Gulf funds to Turkey to keep flowing
Finance Minister Şimşek says Turkey’s reforms are attracting foreign funds. DHA photoThe inflow of funds to Turkey from the Gulf and other regions will be strong, Finance Minister Mehmet Şimşek told Reuters, adding that the amount of financial resources the Gulf region would yield would be too much for the region to absorb.
“If oil prices maintain their current levels for the next 10 years, the Gulf countries will run a surplus of about $5 trillion. Those financial resources are too much to be invested only in the stock and equities of developed countries,” Şimşek said.
There is a high possibility some of those funds will go to developing countries like Turkey that are in need of funds, have a high growth potential and present very appealing investment opportunities, he added.
Reforms attract funding
“I think with recent reforms we have carried out, [the inflow of the funds] will increase.
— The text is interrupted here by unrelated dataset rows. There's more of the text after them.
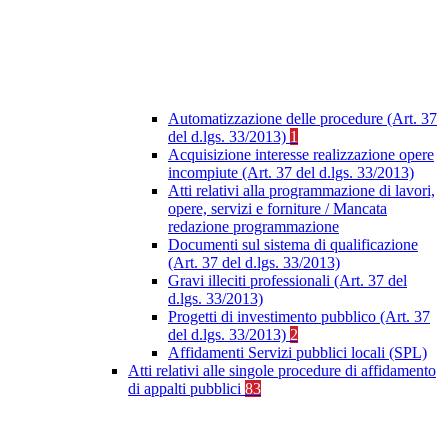
Automatizzazione delle procedure (Art. 37
del d.lgs. 33/2013)
1
Acquisizione interesse realizzazione opere
incompiute (Art. 37 del d.lgs. 33/2013)
Atti relativi alla programmazione di lavori,
opere, servizi e forniture / Mancata
redazione programmazione
Documenti sul sistema di qualificazione
(Art. 37 del d.lgs. 33/2013)
Gravi illeciti professionali (Art. 37 del
d.lgs. 33/2013)
Progetti di investimento pubblico (Art. 37
del d.lgs. 33/2013)
2
Affidamenti Servizi pubblici locali (SPL)
Atti relativi alle singole procedure di affidamento
di appalti pubblici
83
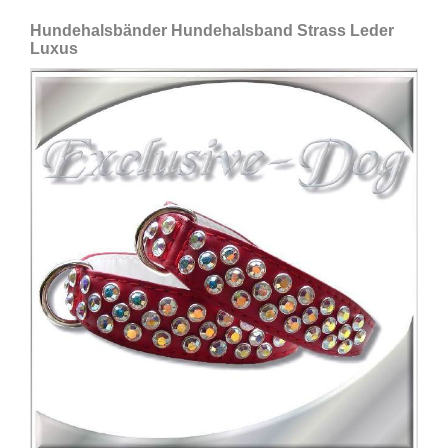
Hundehalsbänder Hundehalsband Strass Leder
Luxus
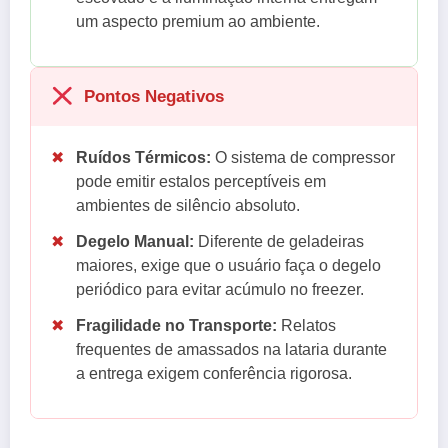
um aspecto premium ao ambiente.
Pontos Negativos
✖
Ruídos Térmicos:
O sistema de compressor
pode emitir estalos perceptíveis em
ambientes de silêncio absoluto.
✖
Degelo Manual:
Diferente de geladeiras
maiores, exige que o usuário faça o degelo
periódico para evitar acúmulo no freezer.
✖
Fragilidade no Transporte:
Relatos
frequentes de amassados na lataria durante
a entrega exigem conferência rigorosa.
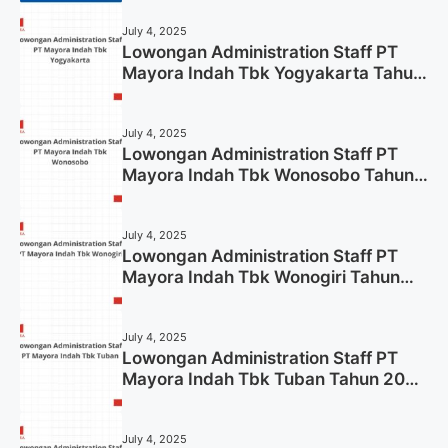
July 4, 2025
Lowongan Administration Staff PT
Mayora Indah Tbk Yogyakarta Tahun
2025
July 4, 2025
Lowongan Administration Staff PT
Mayora Indah Tbk Wonosobo Tahun
2025 (Lamar Sekarang)
July 4, 2025
Lowongan Administration Staff PT
Mayora Indah Tbk Wonogiri Tahun
2025 (Apply Now)
July 4, 2025
Lowongan Administration Staff PT
Mayora Indah Tbk Tuban Tahun 2025
(Resmi)
July 4, 2025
Especially the new Turkish Commercial Code is an important step […] I see that the possibility of foreign firms to establish partnerships with Turkish firms is high,” he said.
Noting that a substantial amount of global capital came to Turkey last year despite the European debt crisis, he said, “It is likely that inflow of funds from the Gulf and other regions to Turkey will stay strong this year and in the upcoming period.”
The government expects the growth of domestic demand to come down to reasonable levels and the growth of the economy will be based on healthier fundamentals, he also said.